O belki hedef alınabilecek noktaları belirlememiş olabilir, ancak biz başta Irak olmak üzere dünyanın birçok yerindeki İran elçiliklerine terörist saldırılar yapılmasını uzak bir ihtimal olarak görmüyoruz, özellikle de üçüncü dünya ülkelerini. 

Bu tehditler, şu anda İsrail’deki siyasi ve askeri liderlere hakim olan hüsran halini yansıtıyor.

Suriye’deki İran mevzilerine yapılan füze saldırıları ve hava operasyonları, İran güçlerini Suriye’den çıkarmaya yönelik hiçbir hedefi gerçekleştirilemediği hatta tam tersine sonuçlar verdiği için artık işe yaramıyor.     

Suriyeli ve İranlı liderler, bu saldırıları absorbe etmeyi başardı. Suriye merkezi hükümeti başta İdlib ve Doğu Fırat olmak üzere tüm topraklarını tamamen kurtarmadan önce İsrail’e bölgesel bir savaş fitilini ateşleme bahanesi vermemek için cevap vermeyerek en üst düzeyde kendine hakim olma iradesini gösterdi.  

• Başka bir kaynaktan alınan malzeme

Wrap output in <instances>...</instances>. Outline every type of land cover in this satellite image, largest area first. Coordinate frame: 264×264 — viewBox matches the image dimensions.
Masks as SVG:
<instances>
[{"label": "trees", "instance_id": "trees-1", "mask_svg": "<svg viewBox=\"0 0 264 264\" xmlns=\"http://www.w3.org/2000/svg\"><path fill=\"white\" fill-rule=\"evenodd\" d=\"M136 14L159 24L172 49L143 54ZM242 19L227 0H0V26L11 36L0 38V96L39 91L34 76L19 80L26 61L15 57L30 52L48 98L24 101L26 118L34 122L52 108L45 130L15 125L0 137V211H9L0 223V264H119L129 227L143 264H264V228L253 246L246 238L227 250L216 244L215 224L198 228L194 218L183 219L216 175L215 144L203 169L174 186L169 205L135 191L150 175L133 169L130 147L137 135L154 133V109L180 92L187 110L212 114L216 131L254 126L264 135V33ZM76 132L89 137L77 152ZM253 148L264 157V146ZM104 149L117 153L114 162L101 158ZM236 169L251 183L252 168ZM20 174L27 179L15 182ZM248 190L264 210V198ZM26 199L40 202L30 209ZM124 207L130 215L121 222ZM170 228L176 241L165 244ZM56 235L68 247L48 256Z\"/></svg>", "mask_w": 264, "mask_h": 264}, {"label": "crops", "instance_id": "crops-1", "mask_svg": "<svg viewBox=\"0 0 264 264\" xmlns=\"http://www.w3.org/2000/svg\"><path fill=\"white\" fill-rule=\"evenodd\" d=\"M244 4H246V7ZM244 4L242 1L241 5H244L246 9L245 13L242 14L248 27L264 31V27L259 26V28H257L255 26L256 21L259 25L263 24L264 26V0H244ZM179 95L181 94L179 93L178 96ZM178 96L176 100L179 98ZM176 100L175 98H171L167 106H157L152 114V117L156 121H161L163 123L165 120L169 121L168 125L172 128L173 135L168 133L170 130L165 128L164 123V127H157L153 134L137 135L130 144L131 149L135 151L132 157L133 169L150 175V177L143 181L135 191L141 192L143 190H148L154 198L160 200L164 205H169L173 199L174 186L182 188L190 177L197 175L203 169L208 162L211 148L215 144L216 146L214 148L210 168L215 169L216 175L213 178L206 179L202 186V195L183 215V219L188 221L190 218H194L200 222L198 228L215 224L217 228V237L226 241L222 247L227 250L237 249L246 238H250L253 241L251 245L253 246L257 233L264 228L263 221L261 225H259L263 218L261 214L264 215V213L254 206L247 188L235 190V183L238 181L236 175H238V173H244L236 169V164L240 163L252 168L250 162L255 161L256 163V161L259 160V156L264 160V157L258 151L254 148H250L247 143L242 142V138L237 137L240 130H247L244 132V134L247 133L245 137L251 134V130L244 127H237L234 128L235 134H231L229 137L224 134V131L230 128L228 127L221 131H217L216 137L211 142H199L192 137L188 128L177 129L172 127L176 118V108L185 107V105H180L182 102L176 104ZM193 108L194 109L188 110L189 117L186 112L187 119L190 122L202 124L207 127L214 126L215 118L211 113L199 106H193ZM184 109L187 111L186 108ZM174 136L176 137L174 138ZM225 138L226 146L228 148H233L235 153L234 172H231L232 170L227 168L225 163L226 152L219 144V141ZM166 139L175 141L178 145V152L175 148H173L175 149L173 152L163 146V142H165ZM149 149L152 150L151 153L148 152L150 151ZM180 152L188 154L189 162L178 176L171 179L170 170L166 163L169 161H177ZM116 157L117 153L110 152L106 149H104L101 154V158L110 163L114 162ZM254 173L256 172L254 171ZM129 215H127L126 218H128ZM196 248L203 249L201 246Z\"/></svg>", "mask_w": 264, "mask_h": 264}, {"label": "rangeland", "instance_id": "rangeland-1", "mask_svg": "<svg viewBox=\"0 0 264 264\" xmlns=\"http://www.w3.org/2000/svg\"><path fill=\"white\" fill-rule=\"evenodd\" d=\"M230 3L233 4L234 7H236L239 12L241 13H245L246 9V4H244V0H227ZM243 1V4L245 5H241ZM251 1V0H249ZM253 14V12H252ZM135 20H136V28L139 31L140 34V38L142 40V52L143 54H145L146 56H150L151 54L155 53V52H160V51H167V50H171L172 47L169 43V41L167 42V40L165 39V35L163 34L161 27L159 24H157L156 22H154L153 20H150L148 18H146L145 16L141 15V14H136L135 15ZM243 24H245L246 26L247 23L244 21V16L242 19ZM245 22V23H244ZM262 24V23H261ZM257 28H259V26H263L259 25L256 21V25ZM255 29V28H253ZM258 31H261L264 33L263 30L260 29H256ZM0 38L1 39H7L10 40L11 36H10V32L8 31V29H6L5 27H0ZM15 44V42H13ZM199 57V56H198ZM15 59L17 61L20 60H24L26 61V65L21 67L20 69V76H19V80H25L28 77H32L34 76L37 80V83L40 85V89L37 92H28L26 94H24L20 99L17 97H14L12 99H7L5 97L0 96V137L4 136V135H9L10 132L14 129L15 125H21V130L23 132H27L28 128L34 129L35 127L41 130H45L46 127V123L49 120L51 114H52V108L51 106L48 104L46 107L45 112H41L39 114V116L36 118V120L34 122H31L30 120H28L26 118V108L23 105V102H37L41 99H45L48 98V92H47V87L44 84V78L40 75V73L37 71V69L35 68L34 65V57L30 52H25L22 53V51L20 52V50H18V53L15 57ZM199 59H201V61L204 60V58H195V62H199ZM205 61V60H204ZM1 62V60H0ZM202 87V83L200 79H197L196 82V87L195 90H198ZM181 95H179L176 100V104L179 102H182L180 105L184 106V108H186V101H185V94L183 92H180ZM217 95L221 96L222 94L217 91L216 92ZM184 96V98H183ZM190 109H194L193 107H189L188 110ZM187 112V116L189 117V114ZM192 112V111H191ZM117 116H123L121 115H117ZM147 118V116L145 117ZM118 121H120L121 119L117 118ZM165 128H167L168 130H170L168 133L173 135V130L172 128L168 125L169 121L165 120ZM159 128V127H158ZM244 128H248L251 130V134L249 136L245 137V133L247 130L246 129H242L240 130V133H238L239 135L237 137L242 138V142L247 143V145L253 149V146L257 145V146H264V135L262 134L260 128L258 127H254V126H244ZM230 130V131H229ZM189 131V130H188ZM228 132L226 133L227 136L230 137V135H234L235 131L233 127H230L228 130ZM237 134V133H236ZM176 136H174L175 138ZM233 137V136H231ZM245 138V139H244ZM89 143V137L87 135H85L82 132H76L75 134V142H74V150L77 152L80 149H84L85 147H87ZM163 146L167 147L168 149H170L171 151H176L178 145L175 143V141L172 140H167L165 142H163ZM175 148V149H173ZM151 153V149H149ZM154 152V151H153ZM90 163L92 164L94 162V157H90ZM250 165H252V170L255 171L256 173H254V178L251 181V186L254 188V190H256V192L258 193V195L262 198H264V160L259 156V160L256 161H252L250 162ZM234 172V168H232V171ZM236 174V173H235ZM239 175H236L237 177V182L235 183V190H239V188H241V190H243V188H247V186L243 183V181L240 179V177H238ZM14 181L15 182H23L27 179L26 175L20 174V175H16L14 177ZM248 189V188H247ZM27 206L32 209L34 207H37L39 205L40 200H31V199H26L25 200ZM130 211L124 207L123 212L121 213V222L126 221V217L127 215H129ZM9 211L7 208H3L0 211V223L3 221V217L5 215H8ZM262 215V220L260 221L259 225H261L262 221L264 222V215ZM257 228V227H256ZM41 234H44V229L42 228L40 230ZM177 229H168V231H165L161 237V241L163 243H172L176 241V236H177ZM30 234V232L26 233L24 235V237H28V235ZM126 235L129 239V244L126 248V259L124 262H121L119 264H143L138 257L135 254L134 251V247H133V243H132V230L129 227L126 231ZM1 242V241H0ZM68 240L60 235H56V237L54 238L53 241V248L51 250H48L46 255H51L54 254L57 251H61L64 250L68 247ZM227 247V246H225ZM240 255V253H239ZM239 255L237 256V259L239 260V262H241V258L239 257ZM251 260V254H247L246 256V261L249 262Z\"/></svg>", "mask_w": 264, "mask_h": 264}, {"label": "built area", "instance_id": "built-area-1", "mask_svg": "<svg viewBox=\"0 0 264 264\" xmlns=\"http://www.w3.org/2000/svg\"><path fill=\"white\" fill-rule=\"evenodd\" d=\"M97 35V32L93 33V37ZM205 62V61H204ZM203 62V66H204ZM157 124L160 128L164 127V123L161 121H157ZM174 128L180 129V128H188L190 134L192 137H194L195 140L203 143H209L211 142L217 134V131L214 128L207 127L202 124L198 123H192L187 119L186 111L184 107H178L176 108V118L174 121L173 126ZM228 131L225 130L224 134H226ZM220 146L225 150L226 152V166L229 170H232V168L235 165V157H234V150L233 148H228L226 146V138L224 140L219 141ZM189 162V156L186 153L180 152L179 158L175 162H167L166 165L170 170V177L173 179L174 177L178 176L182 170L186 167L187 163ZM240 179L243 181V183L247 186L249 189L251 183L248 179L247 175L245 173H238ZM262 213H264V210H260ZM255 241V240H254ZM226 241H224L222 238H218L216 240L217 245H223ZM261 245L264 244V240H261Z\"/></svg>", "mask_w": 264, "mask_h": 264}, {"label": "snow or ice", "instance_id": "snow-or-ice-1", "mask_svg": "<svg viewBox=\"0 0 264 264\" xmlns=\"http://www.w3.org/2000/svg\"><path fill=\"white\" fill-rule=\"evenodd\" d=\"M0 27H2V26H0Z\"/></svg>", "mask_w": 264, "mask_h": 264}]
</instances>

Lieberman, İranlıların, aslında İsrail’e ait olan Trump’ın planlarına hizmet eden askeri bir yanıt vermesini istiyor.

Plan şu; nükleer anlaşmadan çekilme ve Tahran’a ekonomik ambargo uygulama konusunda destek elde edememesi nedeniyle başaramadığı rejim değişikliğini bu yolla gerçekleştirmek.

Bu yüzden provokasyonun dozunu artırıyor ve Irak, Güney Lübnan ve belki de Suriye’de İran hedeflerine yönelik saldırının kapsamını genişletiyor.

Lieberman’ın mesajı, kesinlikle ulaşmasını istediği yere yani İran’a ulaştı ancak muhtemelen bunun etkisi sınırlı olur.

Özellikle de onun bu mesajının, önümüzdeki günlerde Tahran’da yapılacak olan ve bölgenin yeni haritasını ve güç dengesini, Amerika ve İsrail nüfuzunun giderek zayıfladığı genelde bölgede ve özelde ise Suriye’de planlarının fiyaskoyla sonuçlandığı bir süreçte, şekillendirmesi beklenen Rusya, Türkiye ve İran arasında yapılacak üçlü görüşmeden birkaç gün önce verildiği göz önüne alındığında etkisinin sınırlı olacağına kesin gözüyle bakmak gerekiyor.